May 2, 2016

Evaluating Online Nonprobability Surveys

4. Overall variability in estimates across samples

Generally, we expect that surveys representing the same target population should produce estimates that are consistent with one another; that is, measures taken at roughly the same time should not vary dramatically from survey to survey.

Estimates from different online samples run the gamut from highly variable to highly consistentFor some of the items in this study, this is the case. For example, the highest estimate for the proportion never married is only 4.4 percentage points higher than the lowest. The proportion living at their residence for less than a year and the proportion with a driver’s license are similarly consistent across samples. At the other end of the spectrum, estimates of the proportion who knew that the Republican Party controlled both the House of Representatives and Senate span over a range of 26 percentage points, from 52% (sample I) to 78% (American Trends Panel) with the others dispersed in between.
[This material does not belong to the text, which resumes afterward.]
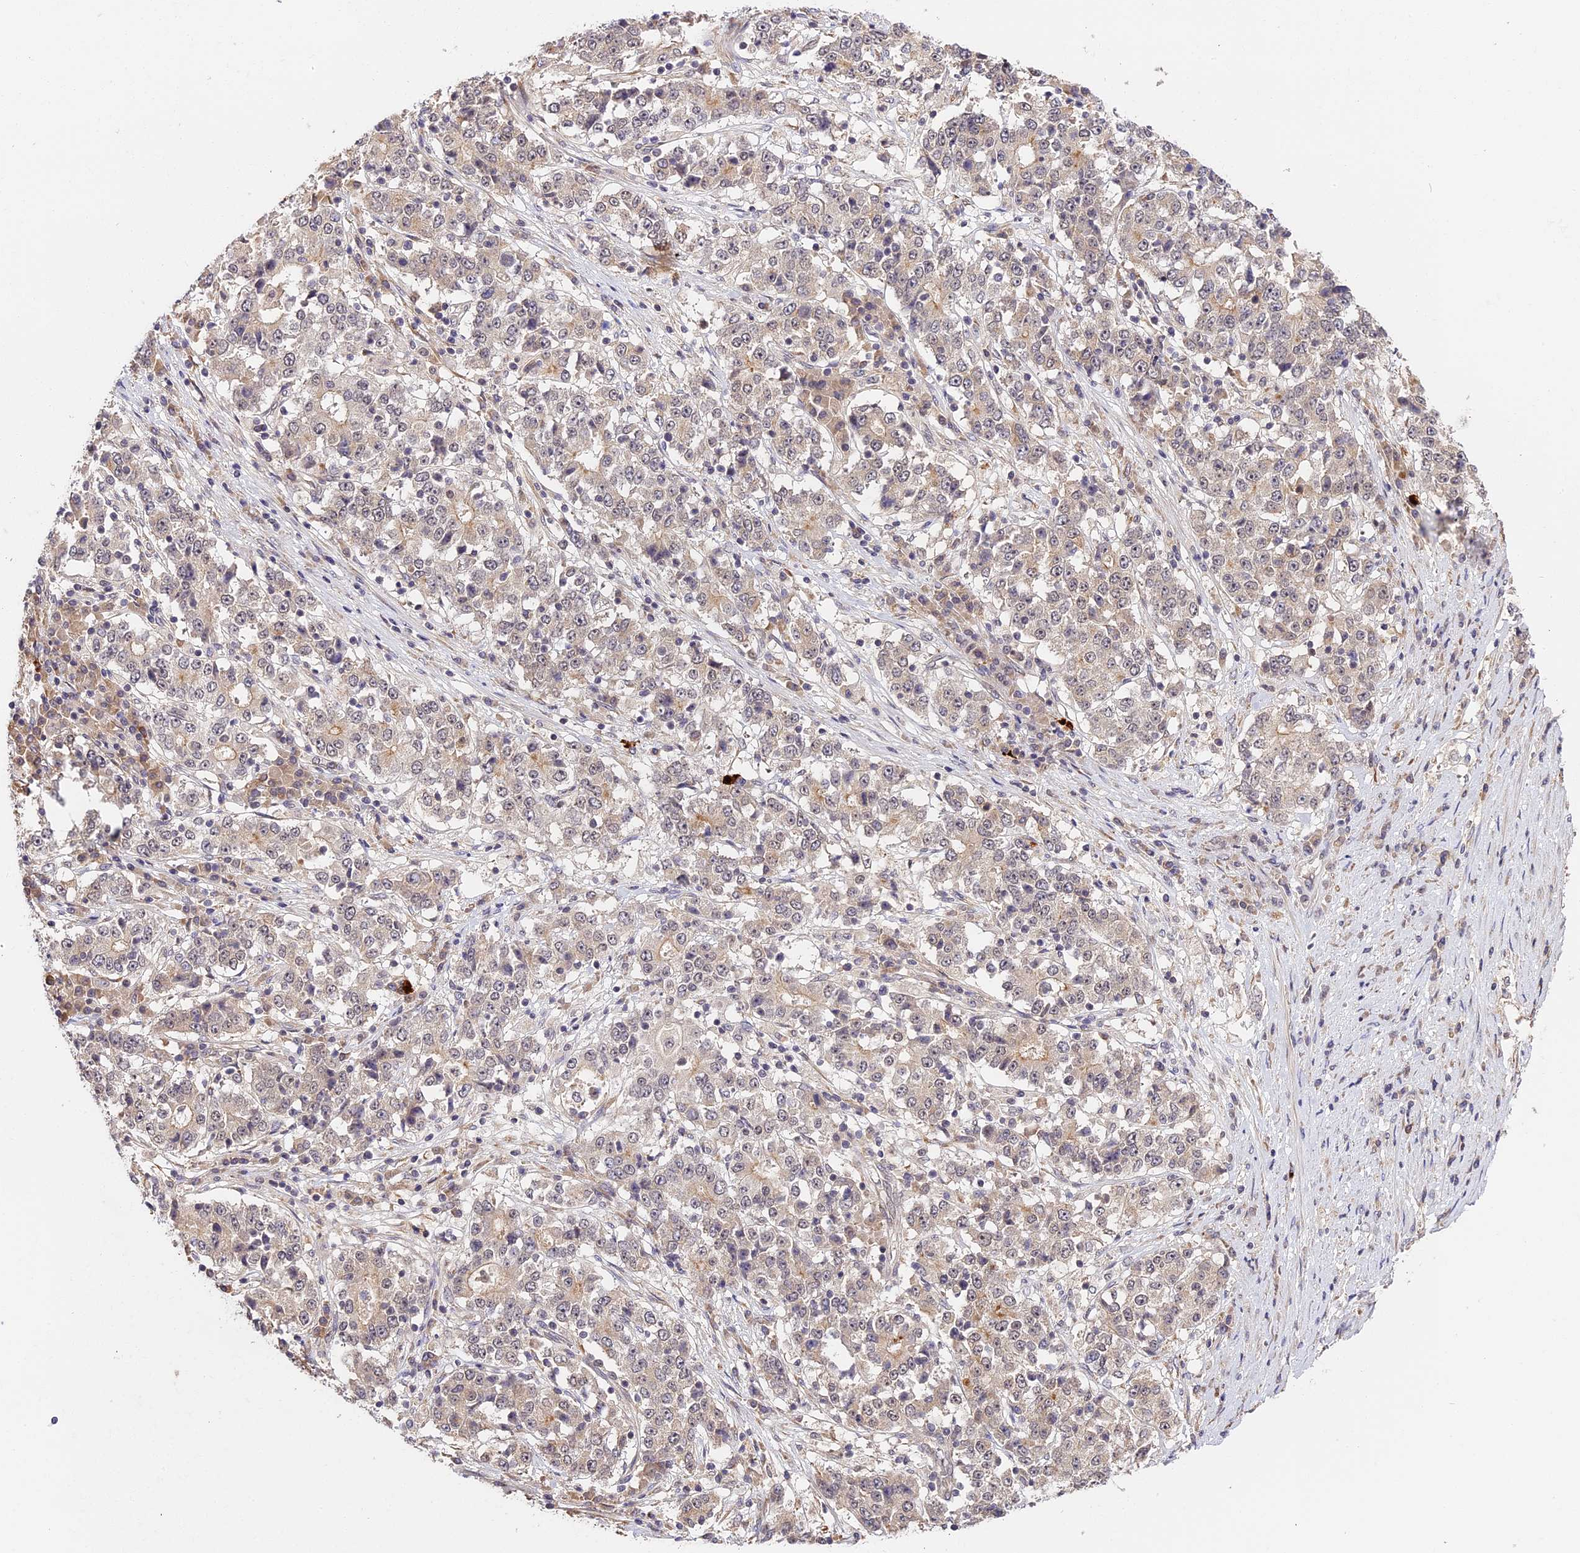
{"staining": {"intensity": "negative", "quantity": "none", "location": "none"}, "tissue": "stomach cancer", "cell_type": "Tumor cells", "image_type": "cancer", "snomed": [{"axis": "morphology", "description": "Adenocarcinoma, NOS"}, {"axis": "topography", "description": "Stomach"}], "caption": "Stomach cancer was stained to show a protein in brown. There is no significant expression in tumor cells.", "gene": "IMPACT", "patient": {"sex": "male", "age": 59}}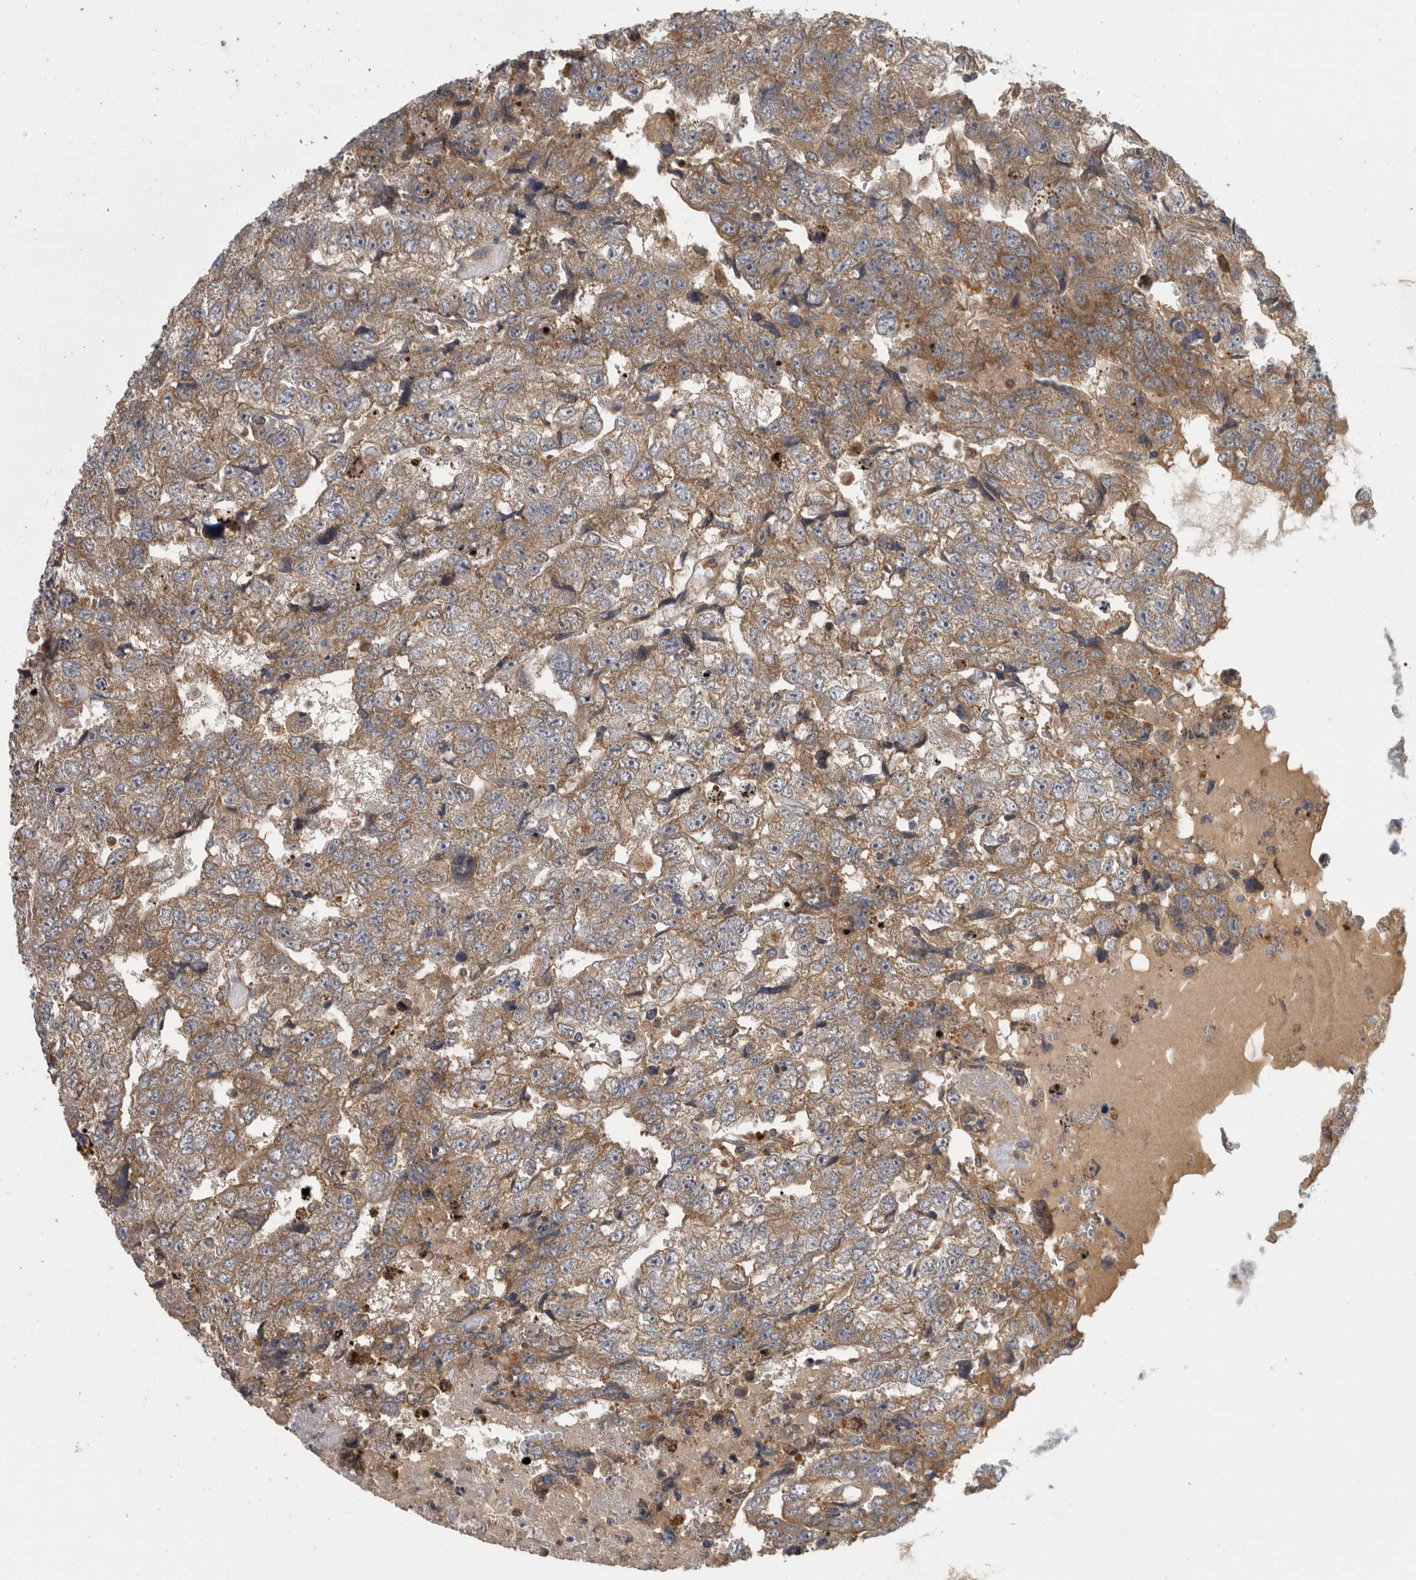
{"staining": {"intensity": "weak", "quantity": ">75%", "location": "cytoplasmic/membranous"}, "tissue": "testis cancer", "cell_type": "Tumor cells", "image_type": "cancer", "snomed": [{"axis": "morphology", "description": "Carcinoma, Embryonal, NOS"}, {"axis": "topography", "description": "Testis"}], "caption": "An image showing weak cytoplasmic/membranous staining in approximately >75% of tumor cells in testis embryonal carcinoma, as visualized by brown immunohistochemical staining.", "gene": "C1orf109", "patient": {"sex": "male", "age": 36}}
Other items exhibit more idiosyncratic patterns. The estimates of the share of adults who worry that computers and technology are being used to invade their privacy is densely clustered around 27% except for sample E, the low outlier at 21% and the ATP, the high outlier at 34%.

As we might expect, items closer to zero or 100% tend to display somewhat less variability between samples than items closer to 50%, though several items that fall near 50% exhibit low variability as well. For instance, the grand mean (average across all 10 samples) for the percentage who rate their health as excellent or very good is 47%, with samples differing from that by an average of 2.1 percentage points. The grand mean for the share that believes the government should do more to solve problems is 54% with an average deviation of 1.9 points.

Other than these ceiling and floor effects, there are no clear patterns that explain why some items vary across samples and others do not. Behavioral and attitudinal items are both well represented at both ends of the spectrum, as are potentially sensitive or socially desirable items. We also do not know if these patterns would persist if we were to repeat this exercise, as we lack measures of consistency over repeated surveys from the same sample sources.